I want to prove that these two definitions are equivalent:
- $\xi$ is Gaussian random vector if $\varphi_\xi(x) = e^{i\langle a,\: x\rangle - \frac{1}{2} \langle\Sigma x,\: x\rangle }$ where $\Sigma$ is $n \times n$ symmetric matrix positive semi-definite matrix and $a \in \mathbb{R}^n$
- $\xi = A\eta + b$, where $\eta = (\eta_1,\:\ldots,\: \eta_m)^T,\:\: \eta_i \sim N(0,\: 1)$, $A$ is $n \times m$ matrix and $b \in \mathbb{R}^n$.

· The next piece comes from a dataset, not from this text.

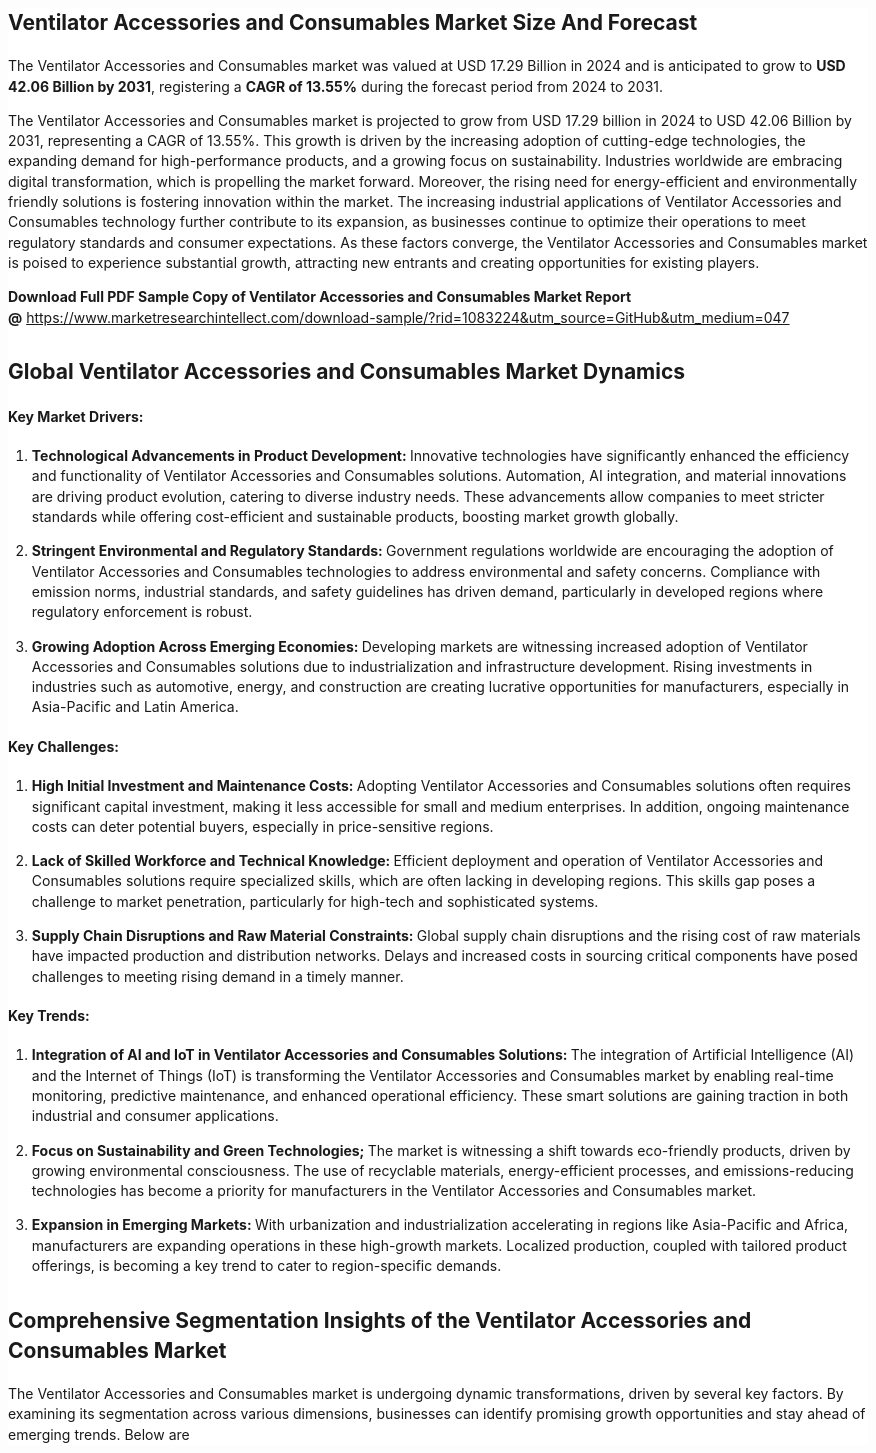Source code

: <h2>Ventilator Accessories and Consumables Market Size And Forecast</h2><p>The Ventilator Accessories and Consumables market was valued at USD 17.29 Billion in 2024 and is anticipated to grow to <strong>USD 42.06 Billion by 2031</strong>, registering a <strong>CAGR of 13.55%</strong> during the forecast period from 2024 to 2031.</p><p>The Ventilator Accessories and Consumables market is projected to grow from USD 17.29 billion in 2024 to USD 42.06 Billion by 2031, representing a CAGR of 13.55%. This growth is driven by the increasing adoption of cutting-edge technologies, the expanding demand for high-performance products, and a growing focus on sustainability. Industries worldwide are embracing digital transformation, which is propelling the market forward. Moreover, the rising need for energy-efficient and environmentally friendly solutions is fostering innovation within the market. The increasing industrial applications of Ventilator Accessories and Consumables technology further contribute to its expansion, as businesses continue to optimize their operations to meet regulatory standards and consumer expectations. As these factors converge, the Ventilator Accessories and Consumables market is poised to experience substantial growth, attracting new entrants and creating opportunities for existing players.</p><p><strong>Download Full PDF Sample Copy of Ventilator Accessories and Consumables Market Report @</strong>&nbsp;<a href="https://www.marketresearchintellect.com/download-sample/?rid=1083224&amp;utm_source=GitHub&amp;utm_medium=047">https://www.marketresearchintellect.com/download-sample/?rid=1083224&amp;utm_source=GitHub&amp;utm_medium=047</a></p><h2>Global Ventilator Accessories and Consumables Market Dynamics</h2><h4><strong>Key Market Drivers:</strong></h4><ol><li><p><strong>Technological Advancements in Product Development:&nbsp;</strong>Innovative technologies have significantly enhanced the efficiency and functionality of Ventilator Accessories and Consumables solutions. Automation, AI integration, and material innovations are driving product evolution, catering to diverse industry needs. These advancements allow companies to meet stricter standards while offering cost-efficient and sustainable products, boosting market growth globally.</p></li><li><p><strong>Stringent Environmental and Regulatory Standards:&nbsp;</strong>Government regulations worldwide are encouraging the adoption of Ventilator Accessories and Consumables technologies to address environmental and safety concerns. Compliance with emission norms, industrial standards, and safety guidelines has driven demand, particularly in developed regions where regulatory enforcement is robust.</p></li><li><p><strong>Growing Adoption Across Emerging Economies:&nbsp;</strong>Developing markets are witnessing increased adoption of Ventilator Accessories and Consumables solutions due to industrialization and infrastructure development. Rising investments in industries such as automotive, energy, and construction are creating lucrative opportunities for manufacturers, especially in Asia-Pacific and Latin America.</p></li></ol><h4><strong>Key Challenges:</strong></h4><ol><li><p><strong>High Initial Investment and Maintenance Costs:&nbsp;</strong>Adopting Ventilator Accessories and Consumables solutions often requires significant capital investment, making it less accessible for small and medium enterprises. In addition, ongoing maintenance costs can deter potential buyers, especially in price-sensitive regions.</p></li><li><p><strong>Lack of Skilled Workforce and Technical Knowledge:&nbsp;</strong>Efficient deployment and operation of Ventilator Accessories and Consumables solutions require specialized skills, which are often lacking in developing regions. This skills gap poses a challenge to market penetration, particularly for high-tech and sophisticated systems.</p></li><li><p><strong>Supply Chain Disruptions and Raw Material Constraints:&nbsp;</strong>Global supply chain disruptions and the rising cost of raw materials have impacted production and distribution networks. Delays and increased costs in sourcing critical components have posed challenges to meeting rising demand in a timely manner.</p></li></ol><h4><strong>Key Trends:</strong></h4><ol><li><p><strong>Integration of AI and IoT in Ventilator Accessories and Consumables Solutions:&nbsp;</strong>The integration of Artificial Intelligence (AI) and the Internet of Things (IoT) is transforming the Ventilator Accessories and Consumables market by enabling real-time monitoring, predictive maintenance, and enhanced operational efficiency. These smart solutions are gaining traction in both industrial and consumer applications.</p></li><li><p><strong>Focus on Sustainability and Green Technologies;&nbsp;</strong>The market is witnessing a shift towards eco-friendly products, driven by growing environmental consciousness. The use of recyclable materials, energy-efficient processes, and emissions-reducing technologies has become a priority for manufacturers in the Ventilator Accessories and Consumables market.</p></li><li><p><strong>Expansion in Emerging Markets:&nbsp;</strong>With urbanization and industrialization accelerating in regions like Asia-Pacific and Africa, manufacturers are expanding operations in these high-growth markets. Localized production, coupled with tailored product offerings, is becoming a key trend to cater to region-specific demands.</p></li></ol><div class="article-main__content" data-test-id="publishing-text-block"><h2>Comprehensive Segmentation Insights of the Ventilator Accessories and Consumables Market</h2><p>The Ventilator Accessories and Consumables market is undergoing dynamic transformations, driven by several key factors. By examining its segmentation across various dimensions, businesses can identify promising growth opportunities and stay ahead of emerging trends. Below are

When I prove that $1) \Rightarrow 2)$ i use the fact that $\Sigma = R^T \times D \times R$ where $R$ is orthogonal and $D$ is diagonal with non-zero elements on diagonal. If i know that $\sqrt{D} R $ has inverse matrix ( if $\det D \neq 0$ than i can prove it easily, considering $y := (\sqrt{D} R)^{-1}x$ but what should i do if $D$ has zeros on main diagonal?

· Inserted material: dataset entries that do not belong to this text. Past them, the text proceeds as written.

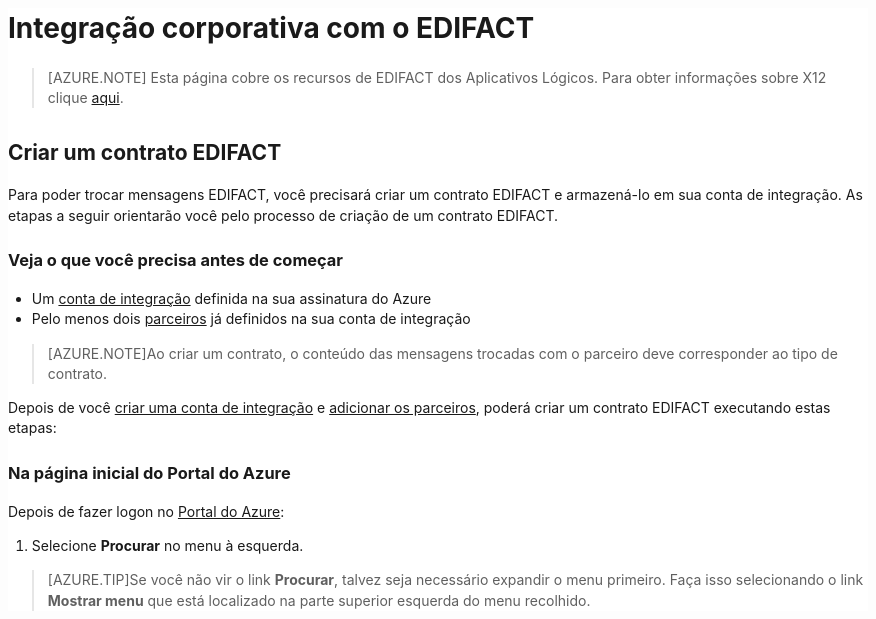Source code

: <properties 
	pageTitle="Integração corporativa com o EDIFACT | Microsoft Azure" 
	description="Saiba como usar contratos EDIFACT para criar Aplicativos lógicos" 
	services="logic-apps" 
	documentationCenter=".net,nodejs,java"
	authors="jeffhollan" 
	manager="erikre" 
	editor="cgronlun"/>

<tags 
	ms.service="app-service-logic" 
	ms.workload="integration" 
	ms.tgt_pltfrm="na" 
	ms.devlang="na" 
	ms.topic="article" 
	ms.date="07/26/2016" 
	ms.author="jonfan"/>

# Integração corporativa com o EDIFACT 

> [AZURE.NOTE] Esta página cobre os recursos de EDIFACT dos Aplicativos Lógicos. Para obter informações sobre X12 clique [aqui](app-service-logic-enterprise-integration-x12.md).

## Criar um contrato EDIFACT 
Para poder trocar mensagens EDIFACT, você precisará criar um contrato EDIFACT e armazená-lo em sua conta de integração. As etapas a seguir orientarão você pelo processo de criação de um contrato EDIFACT.

### Veja o que você precisa antes de começar
- Um [conta de integração](./app-service-logic-enterprise-integration-accounts.md) definida na sua assinatura do Azure
- Pelo menos dois [parceiros](./app-service-logic-enterprise-integration-partners.md) já definidos na sua conta de integração

>[AZURE.NOTE]Ao criar um contrato, o conteúdo das mensagens trocadas com o parceiro deve corresponder ao tipo de contrato.


Depois de você [criar uma conta de integração](./app-service-logic-enterprise-integration-accounts.md) e [adicionar os parceiros](./app-service-logic-enterprise-integration-partners.md), poderá criar um contrato EDIFACT executando estas etapas:

### Na página inicial do Portal do Azure

Depois de fazer logon no [Portal do Azure](http://portal.azure.com "Portal do Azure"):
1. Selecione **Procurar** no menu à esquerda.

>[AZURE.TIP]Se você não vir o link **Procurar**, talvez seja necessário expandir o menu primeiro. Faça isso selecionando o link **Mostrar menu** que está localizado na parte superior esquerda do menu recolhido.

First thing I will use is that if $\varphi_\eta(t)$ is the characteristic function of $\eta$, and if $\xi = Ax + b$ is a linear transformation, then the characteristic function for $\xi$ is given by $$ \begin{align} \varphi_\xi(t) &=\exp(it^Tb)\varphi_\eta(A^Tt) \\ &= e^{it^Tb}e^{-\frac{1}{2}(A^Tt)^TI(A^Tt)} \\ &=e^{it^Tb-\frac{1}{2}t^TAA^Tt}. \end{align} $$ Which is what you would get if you calculated the first two moments $$ \mathbb{E}\left[ \xi \right] = b, $$ and $$ \mathbb{E}\left[ \left(\xi - \bar{\xi}\right)\left(\xi-\bar{\xi}\right)^T\right] = AA^T. $$ Note that $AA^T$ is symmetric and so has real eigenvalues.